Product Liability Update
Opening the Courts to Seat Belt Non-Use Evidence
The former Texas rule set aside in Romero shares a common origin with the seat belt laws in most states. Decades ago, when the public had little familiarity with seat belts and rarely wore them, courts generally refused to recognize a duty to buckle up in order to minimize injuries if a crash occurred. Beginning in 1984, however, in response to rulemaking actions by the U.S. Department of Transportation, states began enacting mandatory use statutes obligating drivers and some passengers to use seat belts. By the end of 1987, thirty-one states had enacted such laws; today all states except New Hampshire have statutes requiring seat belt usage. Despite the existence of a statute-based duty to wear seat belts, which would ordinarily support admission of evidence demonstrating a failure to fulfill that duty, many states at the time of enactment (such as Utah and South Carolina)incorporated admissibility prohibitions or limits into the mandatory use statutes. Such provisions set up what the Romero court identifies as a “contradictory” system that punishes seatbelt non-use with traffic citations and fines, on the one hand, but then allows unbelted plaintiffs who pursue crash-related civil lawsuit “to benefit from juries’ ignorance of their misconduct.” 456 S.W.3d at 565.
The Texas Supreme Court’s opinion in Romero identifies certain flaws in the rationale used to justify the exclusion of seat belt evidence. First, unlike the era in which many states enacted their seat belt statutes, seat belt use is now “an unquestioned part of daily life for the vast majority of drivers and passengers.” In fact, the National Highway Traffic Safety Administration reports in Traffic Safety Facts that the 2014 national seat belt use rate exceeded 86%. This demonstrates societal acceptance of seat belts and an expectation that motorists will use them.
Next, concerns that allowing juries to use seat belt non-usage evidence freely will unfairly prejudice unbelted plaintiffs or provide a windfall to at-fault defendants fail to acknowledge that, as a basic legal proposition, “everyone has to guard against foreseeable risks” and, in the context of driving on public roads, motorists “must anticipate the negligence of others.” Romero, 456 S.W.3d at 565-66. When juries apportion liability for an unbelted plaintiff’s injuries, no windfall will occur because “defendants will still be held liable for the damages they caused, but not the injuries the plaintiff caused by not using a seat belt.”

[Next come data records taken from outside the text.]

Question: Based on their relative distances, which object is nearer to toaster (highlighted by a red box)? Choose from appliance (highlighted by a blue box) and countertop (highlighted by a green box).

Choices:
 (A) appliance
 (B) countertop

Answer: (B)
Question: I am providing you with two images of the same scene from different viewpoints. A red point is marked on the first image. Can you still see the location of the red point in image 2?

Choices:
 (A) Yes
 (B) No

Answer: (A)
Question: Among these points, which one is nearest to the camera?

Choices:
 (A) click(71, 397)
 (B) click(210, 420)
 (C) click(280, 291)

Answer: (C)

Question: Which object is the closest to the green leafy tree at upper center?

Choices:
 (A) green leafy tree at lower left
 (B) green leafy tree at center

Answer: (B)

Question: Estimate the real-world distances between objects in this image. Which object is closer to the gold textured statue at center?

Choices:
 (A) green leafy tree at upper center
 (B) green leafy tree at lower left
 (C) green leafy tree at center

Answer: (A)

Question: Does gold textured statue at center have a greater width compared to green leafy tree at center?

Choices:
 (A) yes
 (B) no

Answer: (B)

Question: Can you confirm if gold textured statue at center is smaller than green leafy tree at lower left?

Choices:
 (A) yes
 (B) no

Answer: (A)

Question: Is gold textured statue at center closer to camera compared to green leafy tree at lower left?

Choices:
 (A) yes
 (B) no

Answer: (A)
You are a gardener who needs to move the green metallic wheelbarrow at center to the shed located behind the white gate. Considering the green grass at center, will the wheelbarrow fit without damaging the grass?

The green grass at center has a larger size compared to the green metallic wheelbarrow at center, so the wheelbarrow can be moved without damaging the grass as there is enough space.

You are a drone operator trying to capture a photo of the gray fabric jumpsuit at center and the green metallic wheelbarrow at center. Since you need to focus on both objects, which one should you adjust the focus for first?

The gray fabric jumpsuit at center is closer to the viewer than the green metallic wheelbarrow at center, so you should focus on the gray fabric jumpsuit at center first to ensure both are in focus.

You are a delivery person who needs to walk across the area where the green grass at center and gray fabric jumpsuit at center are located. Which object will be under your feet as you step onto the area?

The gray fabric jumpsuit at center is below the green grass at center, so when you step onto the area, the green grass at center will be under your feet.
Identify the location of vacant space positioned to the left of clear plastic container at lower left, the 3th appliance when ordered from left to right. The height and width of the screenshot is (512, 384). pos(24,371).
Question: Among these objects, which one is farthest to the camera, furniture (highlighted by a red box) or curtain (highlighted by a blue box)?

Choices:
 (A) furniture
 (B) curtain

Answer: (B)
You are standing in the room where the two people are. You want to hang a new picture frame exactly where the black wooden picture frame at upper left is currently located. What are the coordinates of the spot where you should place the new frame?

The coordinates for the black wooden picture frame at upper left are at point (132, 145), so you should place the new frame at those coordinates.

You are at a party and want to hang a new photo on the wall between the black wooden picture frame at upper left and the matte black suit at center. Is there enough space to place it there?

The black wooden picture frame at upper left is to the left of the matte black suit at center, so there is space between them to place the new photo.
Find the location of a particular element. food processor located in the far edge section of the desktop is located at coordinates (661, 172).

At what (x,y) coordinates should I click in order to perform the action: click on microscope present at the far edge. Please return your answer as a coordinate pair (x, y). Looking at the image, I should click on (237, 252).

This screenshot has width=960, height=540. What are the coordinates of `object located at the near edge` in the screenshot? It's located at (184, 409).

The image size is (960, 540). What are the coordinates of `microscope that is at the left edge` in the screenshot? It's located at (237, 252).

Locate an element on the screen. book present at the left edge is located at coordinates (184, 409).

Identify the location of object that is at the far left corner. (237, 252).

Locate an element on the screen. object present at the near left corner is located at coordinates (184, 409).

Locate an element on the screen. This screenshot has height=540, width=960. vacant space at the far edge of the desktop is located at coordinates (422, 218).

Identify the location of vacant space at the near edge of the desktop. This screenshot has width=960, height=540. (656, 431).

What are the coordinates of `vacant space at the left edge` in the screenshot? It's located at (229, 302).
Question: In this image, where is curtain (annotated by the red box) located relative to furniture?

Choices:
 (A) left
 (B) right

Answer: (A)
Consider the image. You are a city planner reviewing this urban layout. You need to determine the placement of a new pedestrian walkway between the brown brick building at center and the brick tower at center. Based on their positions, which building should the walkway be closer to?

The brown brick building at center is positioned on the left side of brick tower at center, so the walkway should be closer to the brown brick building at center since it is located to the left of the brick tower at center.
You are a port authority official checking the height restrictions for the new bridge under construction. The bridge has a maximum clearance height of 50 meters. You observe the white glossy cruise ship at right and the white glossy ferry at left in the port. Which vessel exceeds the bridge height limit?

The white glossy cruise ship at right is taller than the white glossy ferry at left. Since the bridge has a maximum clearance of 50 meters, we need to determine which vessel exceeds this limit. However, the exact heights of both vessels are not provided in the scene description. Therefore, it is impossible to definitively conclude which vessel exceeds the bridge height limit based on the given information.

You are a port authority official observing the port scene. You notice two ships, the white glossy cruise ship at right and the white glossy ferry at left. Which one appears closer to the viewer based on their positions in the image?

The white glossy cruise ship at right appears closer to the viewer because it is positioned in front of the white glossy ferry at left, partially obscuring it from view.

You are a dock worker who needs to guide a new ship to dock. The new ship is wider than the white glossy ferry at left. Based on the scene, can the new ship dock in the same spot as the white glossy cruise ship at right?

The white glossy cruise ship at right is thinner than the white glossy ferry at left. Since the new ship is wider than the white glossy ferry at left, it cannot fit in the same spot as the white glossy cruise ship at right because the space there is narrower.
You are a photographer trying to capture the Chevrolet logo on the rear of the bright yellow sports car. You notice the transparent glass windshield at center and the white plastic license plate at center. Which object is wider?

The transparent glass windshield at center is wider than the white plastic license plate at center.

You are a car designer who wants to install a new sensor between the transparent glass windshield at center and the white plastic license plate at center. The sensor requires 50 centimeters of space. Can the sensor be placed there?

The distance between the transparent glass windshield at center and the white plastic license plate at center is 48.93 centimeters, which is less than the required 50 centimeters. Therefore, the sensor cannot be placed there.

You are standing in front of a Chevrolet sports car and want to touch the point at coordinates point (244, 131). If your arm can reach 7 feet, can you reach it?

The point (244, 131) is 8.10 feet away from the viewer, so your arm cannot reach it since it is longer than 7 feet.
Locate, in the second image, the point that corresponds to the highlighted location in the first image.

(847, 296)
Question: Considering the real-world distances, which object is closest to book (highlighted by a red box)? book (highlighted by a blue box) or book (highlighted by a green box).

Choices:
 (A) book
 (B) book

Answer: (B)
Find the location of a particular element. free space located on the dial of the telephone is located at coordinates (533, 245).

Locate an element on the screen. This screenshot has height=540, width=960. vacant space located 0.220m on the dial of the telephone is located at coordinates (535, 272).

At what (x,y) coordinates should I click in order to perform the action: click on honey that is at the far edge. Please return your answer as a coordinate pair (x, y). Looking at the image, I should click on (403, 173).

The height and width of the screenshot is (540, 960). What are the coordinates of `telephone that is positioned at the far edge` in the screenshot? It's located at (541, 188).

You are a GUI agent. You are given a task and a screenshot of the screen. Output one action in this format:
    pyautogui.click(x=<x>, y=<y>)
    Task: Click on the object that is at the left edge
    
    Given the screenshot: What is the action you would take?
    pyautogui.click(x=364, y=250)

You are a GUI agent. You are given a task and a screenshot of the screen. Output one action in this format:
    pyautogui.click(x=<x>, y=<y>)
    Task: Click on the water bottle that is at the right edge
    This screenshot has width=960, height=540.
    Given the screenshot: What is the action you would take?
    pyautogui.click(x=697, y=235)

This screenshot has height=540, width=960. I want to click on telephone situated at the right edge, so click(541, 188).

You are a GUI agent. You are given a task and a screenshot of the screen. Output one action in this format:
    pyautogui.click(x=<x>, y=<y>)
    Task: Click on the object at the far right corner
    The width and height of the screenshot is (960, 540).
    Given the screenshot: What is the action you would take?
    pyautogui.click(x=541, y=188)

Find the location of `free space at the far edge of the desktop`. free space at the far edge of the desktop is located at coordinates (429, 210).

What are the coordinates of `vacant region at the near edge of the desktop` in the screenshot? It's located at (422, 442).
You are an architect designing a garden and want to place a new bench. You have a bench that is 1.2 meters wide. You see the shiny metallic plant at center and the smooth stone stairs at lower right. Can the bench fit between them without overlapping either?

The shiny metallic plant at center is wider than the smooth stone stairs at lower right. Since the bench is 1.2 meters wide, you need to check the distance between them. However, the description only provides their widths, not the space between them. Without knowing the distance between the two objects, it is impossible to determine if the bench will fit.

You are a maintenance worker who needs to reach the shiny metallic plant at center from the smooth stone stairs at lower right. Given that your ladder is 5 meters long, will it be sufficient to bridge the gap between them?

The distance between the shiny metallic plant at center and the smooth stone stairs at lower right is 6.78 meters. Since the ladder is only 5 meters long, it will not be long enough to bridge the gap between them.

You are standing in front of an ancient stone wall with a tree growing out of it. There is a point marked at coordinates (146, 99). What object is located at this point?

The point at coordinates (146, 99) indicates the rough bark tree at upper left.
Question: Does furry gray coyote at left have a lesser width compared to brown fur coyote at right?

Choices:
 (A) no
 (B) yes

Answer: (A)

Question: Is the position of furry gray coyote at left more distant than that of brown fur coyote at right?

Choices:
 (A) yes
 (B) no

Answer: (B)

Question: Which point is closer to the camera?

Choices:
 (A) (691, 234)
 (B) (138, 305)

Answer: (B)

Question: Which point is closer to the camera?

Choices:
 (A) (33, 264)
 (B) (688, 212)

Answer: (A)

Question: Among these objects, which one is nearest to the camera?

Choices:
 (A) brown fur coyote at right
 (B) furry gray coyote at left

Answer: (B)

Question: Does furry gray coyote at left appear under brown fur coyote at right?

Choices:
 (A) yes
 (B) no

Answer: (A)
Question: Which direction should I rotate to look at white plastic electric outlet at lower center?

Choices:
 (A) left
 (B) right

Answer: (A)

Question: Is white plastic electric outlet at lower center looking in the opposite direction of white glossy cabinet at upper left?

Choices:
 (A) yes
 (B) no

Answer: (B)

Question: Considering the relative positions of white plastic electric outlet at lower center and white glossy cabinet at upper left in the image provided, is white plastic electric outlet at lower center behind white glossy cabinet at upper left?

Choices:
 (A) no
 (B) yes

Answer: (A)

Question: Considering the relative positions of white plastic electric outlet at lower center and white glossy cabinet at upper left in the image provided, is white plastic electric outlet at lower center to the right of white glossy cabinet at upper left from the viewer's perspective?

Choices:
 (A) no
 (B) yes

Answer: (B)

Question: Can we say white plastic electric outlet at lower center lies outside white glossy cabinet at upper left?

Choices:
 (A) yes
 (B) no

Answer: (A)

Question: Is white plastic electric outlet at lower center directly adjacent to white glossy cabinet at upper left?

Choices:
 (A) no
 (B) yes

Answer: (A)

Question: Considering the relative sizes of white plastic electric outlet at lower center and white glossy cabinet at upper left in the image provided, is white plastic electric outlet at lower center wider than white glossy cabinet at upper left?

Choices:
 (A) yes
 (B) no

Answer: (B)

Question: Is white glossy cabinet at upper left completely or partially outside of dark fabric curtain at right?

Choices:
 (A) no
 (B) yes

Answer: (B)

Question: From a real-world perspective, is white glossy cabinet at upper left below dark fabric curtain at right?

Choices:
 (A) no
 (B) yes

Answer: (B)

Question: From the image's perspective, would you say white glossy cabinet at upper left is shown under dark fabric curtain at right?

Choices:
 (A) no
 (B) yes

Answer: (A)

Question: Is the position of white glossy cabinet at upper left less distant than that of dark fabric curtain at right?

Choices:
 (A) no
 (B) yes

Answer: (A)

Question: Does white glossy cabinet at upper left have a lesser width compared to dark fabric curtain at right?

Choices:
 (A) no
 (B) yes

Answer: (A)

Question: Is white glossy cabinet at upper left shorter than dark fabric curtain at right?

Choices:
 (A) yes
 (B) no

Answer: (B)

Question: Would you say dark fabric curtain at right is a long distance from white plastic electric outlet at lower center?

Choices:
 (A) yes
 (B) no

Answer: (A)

The Romero decision comes as a number of states have begun to re-examine the manner in which they treat seat belt non-usage evidence. For example, Oklahoma recently changed its statute to allow the admission of seat belt use or non-use evidence in most civil actions. As other states consider the propriety of retaining their exclusionary provisions, the Texas Supreme Court’s declaration in Romero that such rules have become “an oddity in light of modern societal norms” may prove influential.